The U.S. Navy has decommissioned the world’s first nuclear powered aircraft carrier, USS Enterprise (CVN 65), during a ceremony held in the ship’s hangar bay on Friday at Newport News Shipbuilding.
The ceremony not only marked the end the ship’s nearly 55-year career, it also served as the very first decommissioning of a nuclear-powered aircraft carrier.
Capt. Todd Beltz, commanding officer of the Enterprise, addressed the ship’s company, former commanding officers and distinguished visitors and spoke of where the true spirit of “The Big E” comes from.
“For all that Enterprise represents to this nation, it’s the people that bring this ship to life,” said Beltz. “So as I stand in this ship that we all care so much about, I feel it’s appropriate to underscore the contributions of the thousands of Sailors and individuals that kept this ship alive and made its reputation. We are ‘The Big E.'”
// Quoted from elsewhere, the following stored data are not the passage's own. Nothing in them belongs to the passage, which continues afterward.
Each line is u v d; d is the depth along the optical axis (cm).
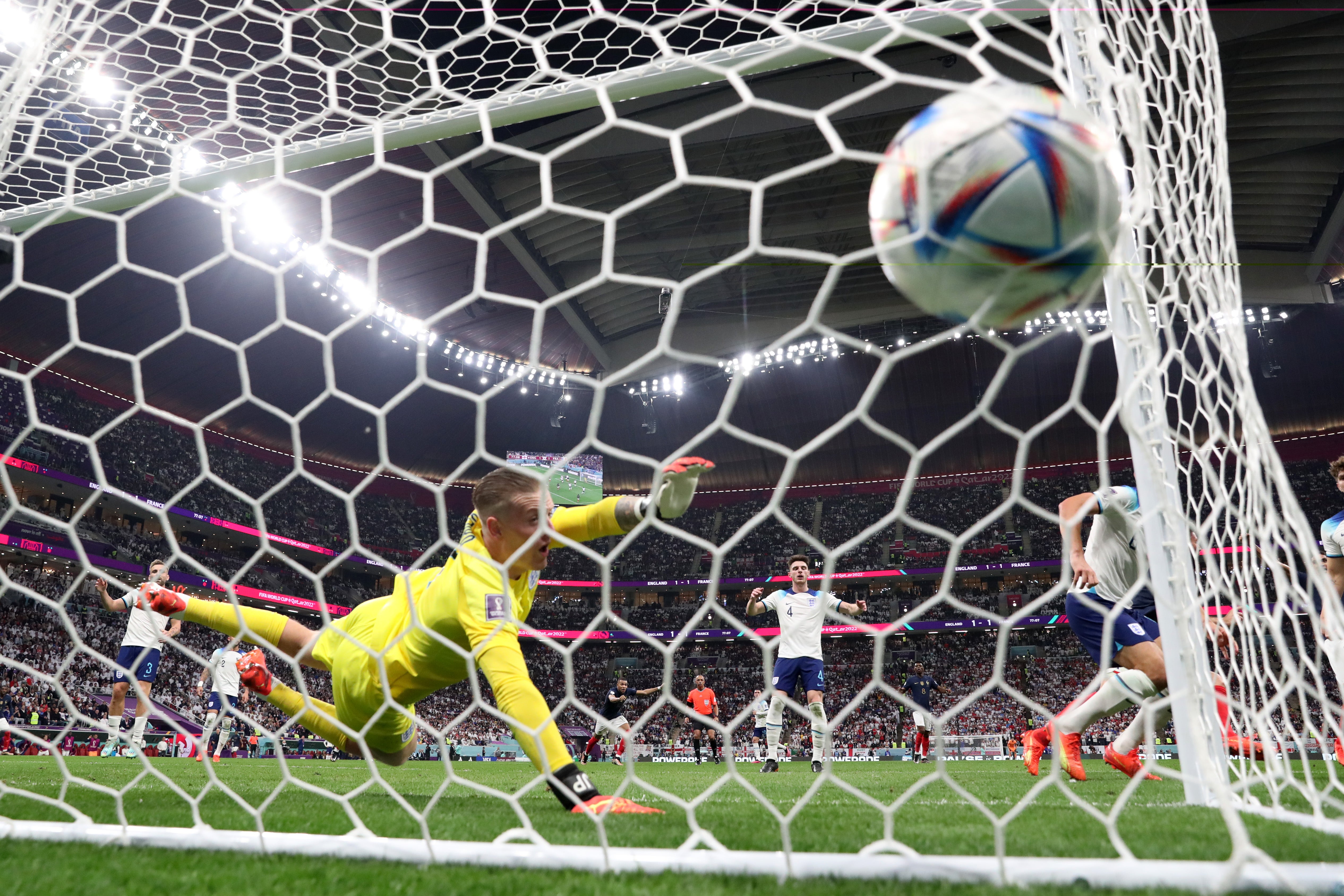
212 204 205
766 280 2644
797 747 2603
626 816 222
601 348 2997
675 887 133
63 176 914
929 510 3625
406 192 1961
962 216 136
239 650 2061
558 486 3697
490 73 1063
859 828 199
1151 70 285
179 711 2330
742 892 129
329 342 181
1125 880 130
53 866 148
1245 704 249
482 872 147
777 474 3828
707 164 1917
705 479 3906
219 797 273
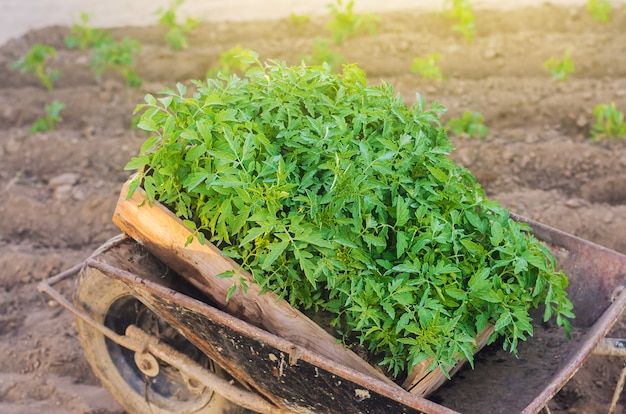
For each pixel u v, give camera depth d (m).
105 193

Enterprise was the eighth naval vessel to carry the name. It was built by the Newport News Shipbuilding Co. and was christened Sep. 24, 1960, by Mrs. Bertha Irene Franke, wife of former Secretary of the Navy William B. Franke. The ship was put to sea in 1961 and safely steamed more than 1 million nautical miles on nuclear power over its entire career of more than 50 years. The ship aided in the Cuban Missile Crisis and operations Enduring Freedom and New Dawn, as well as naval maritime security operations.
Key-note speaker Rear Adm. Bruce Lindsey, commander, Naval Air Force, Atlantic, used his own experiences aboard Enterprise to emphasize the unmatched adaptability and capability of not just this ship but of all nuclear-powered aircraft carriers.
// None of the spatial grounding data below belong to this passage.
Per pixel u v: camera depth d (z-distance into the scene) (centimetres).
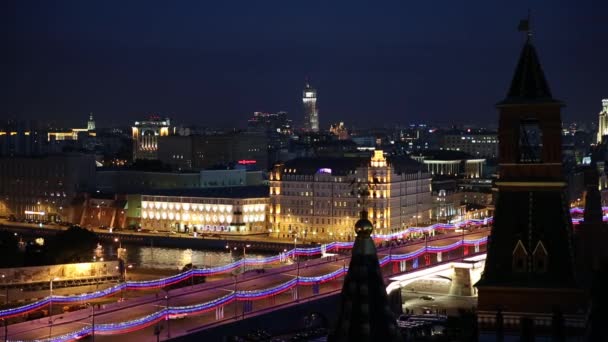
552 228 7662
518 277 7681
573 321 7494
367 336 4750
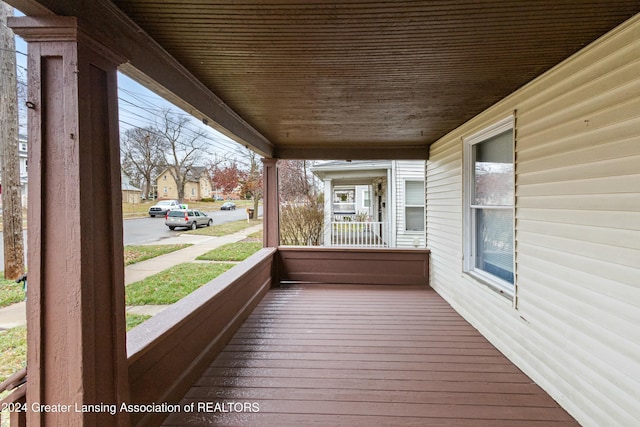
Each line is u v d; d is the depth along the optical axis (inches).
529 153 98.4
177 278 193.6
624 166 66.4
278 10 59.5
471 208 149.1
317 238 334.0
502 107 113.9
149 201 448.5
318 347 119.3
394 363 107.0
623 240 66.7
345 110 127.3
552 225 88.0
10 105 196.4
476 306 136.3
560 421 78.7
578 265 78.6
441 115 135.3
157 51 73.4
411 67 86.5
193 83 93.7
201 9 59.1
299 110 127.2
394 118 139.8
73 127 49.2
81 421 49.4
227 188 715.4
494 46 74.9
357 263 214.8
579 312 78.5
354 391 91.0
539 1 57.3
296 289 201.6
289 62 83.0
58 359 49.8
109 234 56.9
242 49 75.6
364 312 158.2
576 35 70.2
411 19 62.9
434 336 129.3
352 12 60.2
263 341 124.6
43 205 49.6
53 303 49.8
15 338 96.7
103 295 55.5
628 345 65.6
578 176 78.7
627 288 65.8
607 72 70.1
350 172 335.9
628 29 64.9
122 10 59.4
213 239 369.1
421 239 304.0
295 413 81.5
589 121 75.2
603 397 71.4
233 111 127.4
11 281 183.6
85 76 50.9
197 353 97.9
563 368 83.7
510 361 108.3
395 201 306.8
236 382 95.6
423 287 205.9
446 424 77.5
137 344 70.1
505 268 122.4
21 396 49.2
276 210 215.6
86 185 51.0
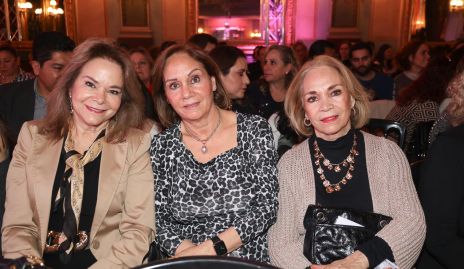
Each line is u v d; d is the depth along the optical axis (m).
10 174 1.96
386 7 10.83
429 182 1.88
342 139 1.94
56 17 10.15
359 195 1.89
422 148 3.24
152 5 10.62
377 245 1.73
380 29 10.95
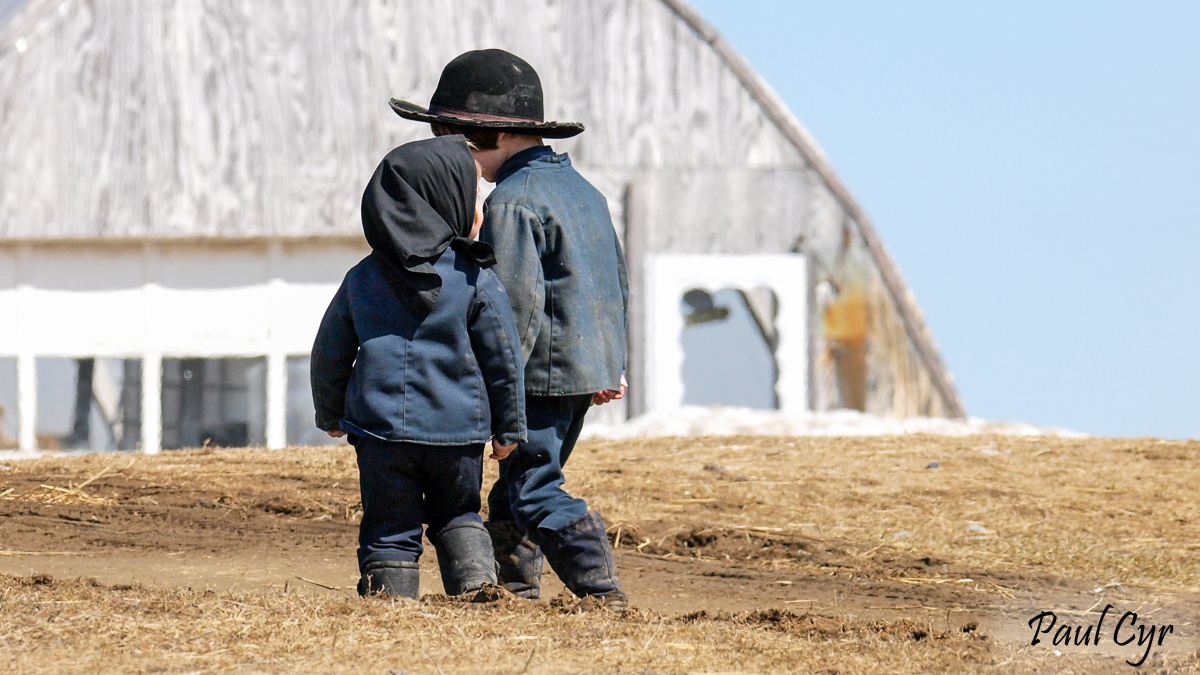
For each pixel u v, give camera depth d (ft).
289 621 46.78
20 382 216.54
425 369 53.26
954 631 53.78
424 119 57.47
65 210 215.72
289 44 220.84
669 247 220.43
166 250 219.20
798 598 67.51
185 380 219.20
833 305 221.87
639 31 222.89
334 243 221.05
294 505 88.58
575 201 56.75
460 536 55.42
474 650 43.86
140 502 88.22
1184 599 68.54
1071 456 121.19
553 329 55.62
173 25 219.20
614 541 84.74
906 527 91.91
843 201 221.46
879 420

“One cannot influence world events if you are not on station and stay on station; in other words: to be where it matters, when it matters,” said Lindsey. “Nuclear carriers are tough and no other country can match us in this respect.”
Though Enterprise’s history is long and filled with a number of successful deployments, Beltz offered highlights from a letter written by Adm. James Holloway III, Enterprise’s third commanding officer, which looked toward the future of the namesake in the proposed construction of the ninth Enterprise, CVN 80.
“As this ship retires,” Beltz recited, “we know the memory will live beyond her and we–the Sailors, the shipbuilders, the supporters of Enterprise–we are that link to the next Enterprise.”
The first super carrier powered by nuclear reactors, USS Enterprise is also the first to undergo an inactivation, which includes defueling the ship’s eight reactors and preparing the hull for its final dismantlement.